[Your instructions]: Every line of the records must be repeated exactly; pictures stay out.

-- Input records follows --

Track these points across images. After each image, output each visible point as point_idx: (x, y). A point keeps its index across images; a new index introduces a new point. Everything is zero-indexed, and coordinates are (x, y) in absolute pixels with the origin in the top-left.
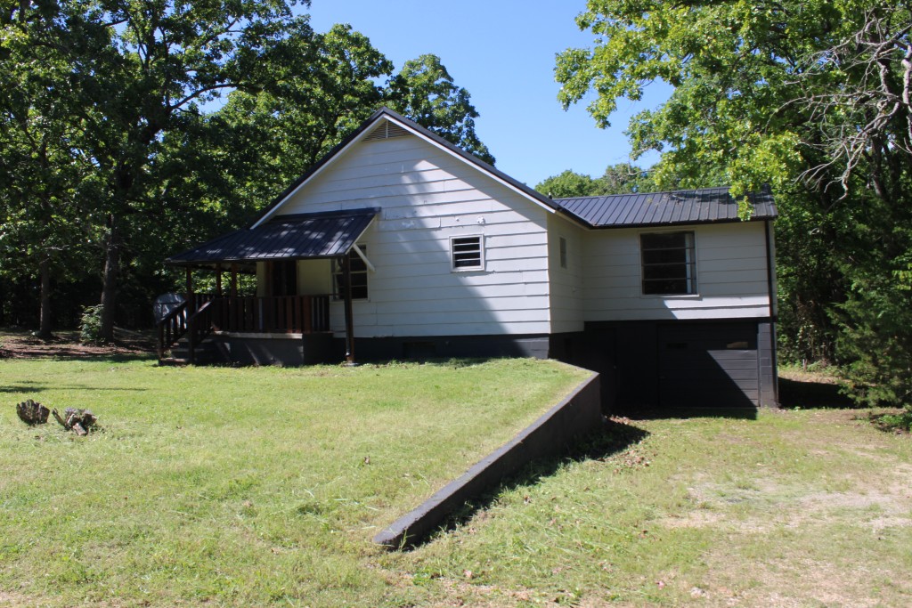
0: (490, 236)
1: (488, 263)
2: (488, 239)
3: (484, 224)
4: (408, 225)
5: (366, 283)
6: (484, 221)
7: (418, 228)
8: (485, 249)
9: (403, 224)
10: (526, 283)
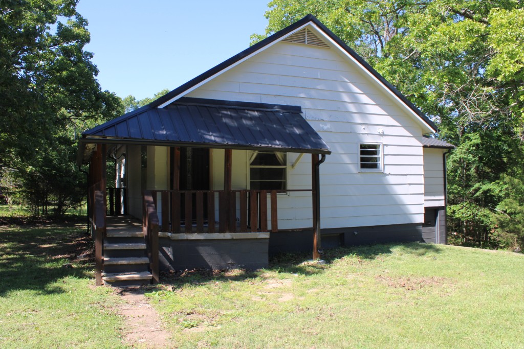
0: (387, 145)
1: (386, 166)
2: (385, 147)
3: (382, 135)
4: (325, 128)
5: (285, 178)
6: (383, 133)
7: (333, 130)
8: (384, 155)
9: (321, 125)
10: (410, 184)
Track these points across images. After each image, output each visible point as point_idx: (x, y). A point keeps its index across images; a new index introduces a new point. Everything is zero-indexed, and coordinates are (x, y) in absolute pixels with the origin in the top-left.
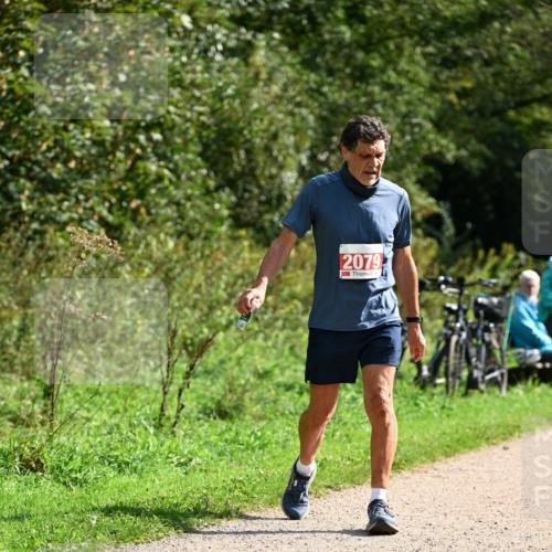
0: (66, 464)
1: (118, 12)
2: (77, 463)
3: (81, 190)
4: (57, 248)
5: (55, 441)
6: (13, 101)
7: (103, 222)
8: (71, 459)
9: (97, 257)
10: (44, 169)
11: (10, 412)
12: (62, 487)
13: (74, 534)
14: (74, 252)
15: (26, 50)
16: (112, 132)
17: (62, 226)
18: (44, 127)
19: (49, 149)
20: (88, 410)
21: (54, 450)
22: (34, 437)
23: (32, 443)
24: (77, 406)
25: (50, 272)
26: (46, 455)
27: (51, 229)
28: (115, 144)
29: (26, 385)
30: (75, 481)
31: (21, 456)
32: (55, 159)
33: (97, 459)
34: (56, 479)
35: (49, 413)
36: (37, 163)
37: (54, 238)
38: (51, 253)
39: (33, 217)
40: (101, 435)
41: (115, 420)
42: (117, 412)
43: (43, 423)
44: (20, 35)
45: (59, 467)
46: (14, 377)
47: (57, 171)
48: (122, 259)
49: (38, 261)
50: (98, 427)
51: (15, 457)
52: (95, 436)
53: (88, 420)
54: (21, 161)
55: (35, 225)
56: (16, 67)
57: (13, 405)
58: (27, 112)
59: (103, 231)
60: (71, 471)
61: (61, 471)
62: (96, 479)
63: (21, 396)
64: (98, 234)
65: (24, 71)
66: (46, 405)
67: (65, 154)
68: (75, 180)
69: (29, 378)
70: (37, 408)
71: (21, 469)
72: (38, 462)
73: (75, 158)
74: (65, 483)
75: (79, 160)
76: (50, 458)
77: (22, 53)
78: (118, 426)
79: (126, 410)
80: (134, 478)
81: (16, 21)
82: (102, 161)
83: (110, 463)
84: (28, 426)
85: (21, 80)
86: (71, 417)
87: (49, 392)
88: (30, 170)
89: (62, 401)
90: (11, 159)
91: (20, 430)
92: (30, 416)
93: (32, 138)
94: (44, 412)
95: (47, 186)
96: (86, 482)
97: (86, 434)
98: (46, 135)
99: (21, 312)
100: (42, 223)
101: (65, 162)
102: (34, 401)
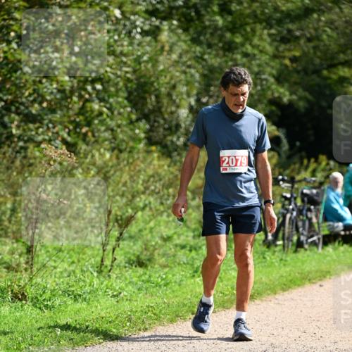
0: (41, 296)
1: (74, 8)
2: (48, 294)
3: (50, 121)
4: (35, 158)
5: (34, 281)
6: (7, 64)
7: (64, 142)
8: (44, 292)
9: (60, 164)
10: (27, 108)
11: (5, 263)
12: (38, 311)
13: (46, 341)
14: (46, 161)
15: (15, 32)
16: (70, 84)
17: (38, 144)
18: (27, 81)
19: (30, 95)
20: (55, 261)
21: (33, 287)
22: (20, 279)
23: (19, 282)
24: (48, 259)
25: (30, 173)
26: (28, 290)
27: (31, 146)
28: (72, 92)
29: (15, 245)
30: (46, 306)
31: (12, 291)
32: (34, 101)
33: (60, 292)
34: (34, 305)
35: (30, 263)
36: (22, 104)
37: (33, 151)
38: (31, 161)
39: (20, 138)
40: (63, 277)
41: (72, 268)
42: (73, 262)
43: (26, 270)
44: (11, 22)
45: (36, 298)
46: (7, 240)
47: (35, 109)
48: (76, 165)
49: (23, 166)
50: (61, 273)
51: (8, 291)
52: (59, 278)
53: (55, 268)
54: (12, 102)
55: (21, 144)
56: (9, 42)
57: (7, 258)
58: (16, 72)
59: (64, 147)
60: (44, 300)
61: (38, 301)
62: (60, 305)
63: (12, 252)
64: (61, 149)
65: (14, 45)
66: (28, 258)
67: (40, 98)
68: (46, 115)
69: (17, 241)
70: (22, 260)
71: (12, 299)
72: (23, 294)
73: (47, 100)
74: (40, 308)
75: (49, 102)
76: (30, 292)
77: (13, 34)
78: (74, 272)
79: (79, 261)
80: (84, 305)
81: (9, 13)
82: (64, 103)
83: (69, 295)
84: (16, 272)
85: (12, 51)
86: (44, 266)
87: (30, 250)
88: (18, 108)
89: (38, 256)
90: (6, 101)
91: (11, 274)
92: (18, 265)
93: (19, 87)
94: (27, 263)
95: (29, 118)
96: (53, 307)
97: (53, 276)
98: (28, 86)
99: (12, 199)
100: (25, 142)
101: (40, 103)
102: (20, 255)
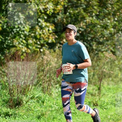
0: (103, 105)
1: (115, 5)
2: (105, 104)
3: (107, 44)
4: (101, 57)
5: (101, 99)
6: (92, 25)
7: (111, 51)
8: (104, 103)
9: (110, 59)
10: (99, 39)
11: (91, 93)
12: (102, 110)
13: (105, 120)
14: (105, 58)
15: (95, 13)
16: (114, 31)
17: (102, 52)
18: (99, 30)
19: (100, 35)
20: (108, 93)
21: (100, 102)
22: (96, 99)
23: (96, 100)
24: (105, 92)
25: (100, 62)
26: (99, 103)
27: (100, 53)
28: (114, 34)
29: (94, 87)
30: (105, 108)
31: (93, 103)
32: (101, 37)
33: (110, 103)
34: (101, 108)
35: (99, 93)
36: (97, 38)
37: (101, 55)
39: (96, 50)
40: (111, 98)
41: (114, 95)
42: (114, 93)
43: (98, 95)
44: (94, 10)
45: (101, 105)
46: (92, 85)
47: (101, 40)
48: (116, 59)
49: (97, 60)
50: (110, 97)
51: (91, 103)
52: (109, 98)
53: (108, 95)
54: (94, 38)
55: (96, 52)
56: (92, 17)
57: (91, 91)
58: (95, 27)
59: (111, 53)
60: (104, 106)
61: (102, 106)
62: (110, 108)
63: (93, 90)
65: (94, 18)
66: (99, 92)
67: (103, 36)
68: (105, 42)
69: (95, 85)
70: (97, 92)
71: (93, 106)
72: (97, 104)
73: (105, 37)
74: (103, 109)
77: (94, 14)
78: (114, 96)
79: (116, 92)
81: (93, 7)
82: (111, 38)
83: (113, 104)
84: (95, 96)
85: (94, 20)
86: (104, 94)
87: (99, 89)
88: (95, 40)
89: (102, 91)
90: (91, 37)
91: (93, 97)
92: (95, 94)
93: (96, 33)
94: (98, 93)
95: (99, 43)
96: (107, 109)
97: (107, 98)
98: (99, 32)
99: (94, 71)
100: (98, 51)
101: (103, 38)
102: (96, 90)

-- Input records concluded --

[Result for this exercise]:
Track these points across images. After each image, output each visible point as point_idx: (x, y). A point keeps its index across images; a new index introduces a new point. Everything is zero-indexed, and coordinates are (x, y) in absolute pixels with the origin in the top-left.
0: (490, 236)
1: (488, 263)
2: (488, 239)
3: (484, 224)
4: (408, 225)
5: (366, 283)
6: (484, 221)
7: (418, 228)
8: (485, 249)
9: (403, 224)
10: (526, 283)
0: (387, 145)
1: (386, 166)
2: (385, 147)
3: (382, 135)
4: (325, 128)
5: (285, 178)
6: (383, 133)
7: (333, 130)
8: (384, 155)
9: (321, 125)
10: (410, 184)
Track these points across images. After each image, output each visible point as point_idx: (x, y). A point keeps its index across images; a new index introduces a new point. Everything is zero-indexed, and coordinates are (x, y) in absolute pixels with the origin in the top-left.
0: (66, 464)
1: (118, 12)
2: (77, 463)
3: (81, 190)
4: (57, 248)
5: (55, 441)
6: (13, 101)
7: (103, 222)
8: (71, 459)
9: (97, 257)
10: (44, 169)
11: (10, 412)
12: (62, 487)
13: (74, 534)
14: (74, 252)
15: (26, 50)
16: (112, 132)
17: (62, 226)
18: (44, 127)
19: (49, 149)
20: (88, 410)
21: (54, 450)
22: (34, 437)
23: (32, 443)
24: (77, 406)
25: (50, 272)
26: (46, 455)
27: (51, 229)
28: (115, 144)
29: (26, 385)
30: (75, 481)
31: (21, 456)
32: (55, 159)
33: (97, 459)
34: (56, 479)
35: (49, 413)
36: (37, 163)
37: (54, 238)
38: (51, 253)
39: (33, 217)
40: (101, 435)
41: (115, 420)
42: (117, 412)
43: (43, 423)
44: (20, 35)
45: (59, 467)
46: (14, 377)
47: (57, 171)
48: (122, 259)
49: (38, 261)
50: (98, 427)
51: (15, 457)
52: (95, 436)
53: (88, 420)
54: (21, 161)
55: (35, 225)
56: (16, 67)
57: (13, 405)
58: (27, 112)
59: (103, 231)
60: (71, 471)
61: (61, 471)
62: (96, 479)
63: (21, 396)
64: (98, 234)
65: (24, 71)
66: (46, 405)
67: (65, 154)
68: (75, 180)
69: (29, 378)
70: (37, 408)
71: (21, 469)
72: (38, 462)
73: (75, 158)
74: (65, 483)
75: (79, 160)
76: (50, 458)
77: (22, 53)
78: (118, 426)
79: (126, 410)
80: (134, 478)
81: (16, 21)
82: (102, 161)
83: (110, 463)
84: (28, 426)
85: (21, 80)
86: (71, 417)
87: (49, 392)
88: (30, 170)
89: (62, 401)
90: (11, 159)
91: (20, 430)
92: (30, 416)
93: (32, 138)
94: (44, 412)
95: (47, 186)
96: (86, 482)
97: (86, 434)
98: (46, 135)
99: (21, 312)
100: (42, 223)
101: (65, 162)
102: (34, 401)
0: (41, 296)
1: (74, 8)
2: (48, 294)
3: (50, 121)
4: (35, 158)
5: (34, 281)
6: (7, 64)
7: (64, 142)
8: (44, 292)
9: (60, 164)
10: (27, 108)
11: (5, 263)
12: (38, 311)
13: (46, 341)
14: (46, 161)
15: (15, 32)
16: (70, 84)
17: (38, 144)
18: (27, 81)
19: (30, 95)
20: (55, 261)
21: (33, 287)
22: (20, 279)
23: (19, 282)
24: (48, 259)
25: (30, 173)
26: (28, 290)
27: (31, 146)
28: (72, 92)
29: (15, 245)
30: (46, 306)
31: (12, 291)
32: (34, 101)
33: (60, 292)
34: (34, 305)
35: (30, 263)
36: (22, 104)
37: (33, 151)
38: (31, 161)
39: (20, 138)
40: (63, 277)
41: (72, 268)
42: (73, 262)
43: (26, 270)
44: (11, 22)
45: (36, 298)
46: (7, 240)
47: (35, 109)
48: (76, 165)
49: (23, 166)
50: (61, 273)
51: (8, 291)
52: (59, 278)
53: (55, 268)
54: (12, 102)
55: (21, 144)
56: (9, 42)
57: (7, 258)
58: (16, 72)
59: (64, 147)
60: (44, 300)
61: (38, 301)
62: (60, 305)
63: (12, 252)
64: (61, 149)
65: (14, 45)
66: (28, 258)
67: (40, 98)
68: (46, 115)
69: (17, 241)
70: (22, 260)
71: (12, 299)
72: (23, 294)
73: (47, 100)
74: (40, 308)
75: (49, 102)
76: (30, 292)
77: (13, 34)
78: (74, 272)
79: (79, 261)
80: (84, 305)
81: (9, 13)
82: (64, 103)
83: (69, 295)
84: (16, 272)
85: (12, 51)
86: (44, 266)
87: (30, 250)
88: (18, 108)
89: (38, 256)
90: (6, 101)
91: (11, 274)
92: (18, 265)
93: (19, 87)
94: (27, 263)
95: (29, 118)
96: (53, 307)
97: (53, 276)
98: (28, 86)
99: (12, 199)
100: (25, 142)
101: (40, 103)
102: (20, 255)
0: (103, 105)
1: (115, 5)
2: (105, 104)
3: (107, 44)
4: (101, 57)
5: (101, 99)
6: (92, 25)
7: (111, 51)
8: (104, 103)
9: (110, 59)
10: (99, 39)
11: (91, 93)
12: (102, 110)
13: (105, 120)
14: (105, 58)
15: (95, 13)
16: (114, 31)
17: (102, 52)
18: (99, 30)
19: (100, 35)
20: (108, 93)
21: (100, 102)
22: (96, 99)
23: (96, 100)
24: (105, 92)
25: (100, 62)
26: (99, 103)
27: (100, 53)
28: (114, 34)
29: (94, 87)
30: (105, 108)
31: (93, 103)
32: (101, 37)
33: (110, 103)
34: (101, 108)
35: (99, 93)
36: (97, 38)
37: (101, 55)
39: (96, 50)
40: (111, 98)
41: (114, 95)
42: (114, 93)
43: (98, 95)
44: (94, 10)
45: (101, 105)
46: (92, 85)
47: (101, 40)
48: (116, 59)
49: (97, 60)
50: (110, 97)
51: (91, 103)
52: (109, 98)
53: (108, 95)
54: (94, 38)
55: (96, 52)
56: (92, 17)
57: (91, 91)
58: (95, 27)
59: (111, 53)
60: (104, 106)
61: (102, 106)
62: (110, 108)
63: (93, 90)
65: (94, 18)
66: (99, 92)
67: (103, 36)
68: (105, 42)
69: (95, 85)
70: (97, 92)
71: (93, 106)
72: (97, 104)
73: (105, 37)
74: (103, 109)
77: (94, 14)
78: (114, 96)
79: (116, 92)
81: (93, 7)
82: (111, 38)
83: (113, 104)
84: (95, 96)
85: (94, 20)
86: (104, 94)
87: (99, 89)
88: (95, 40)
89: (102, 91)
90: (91, 37)
91: (93, 97)
92: (95, 94)
93: (96, 33)
94: (98, 93)
95: (99, 43)
96: (107, 109)
97: (107, 98)
98: (99, 32)
99: (94, 71)
100: (98, 51)
101: (103, 38)
102: (96, 90)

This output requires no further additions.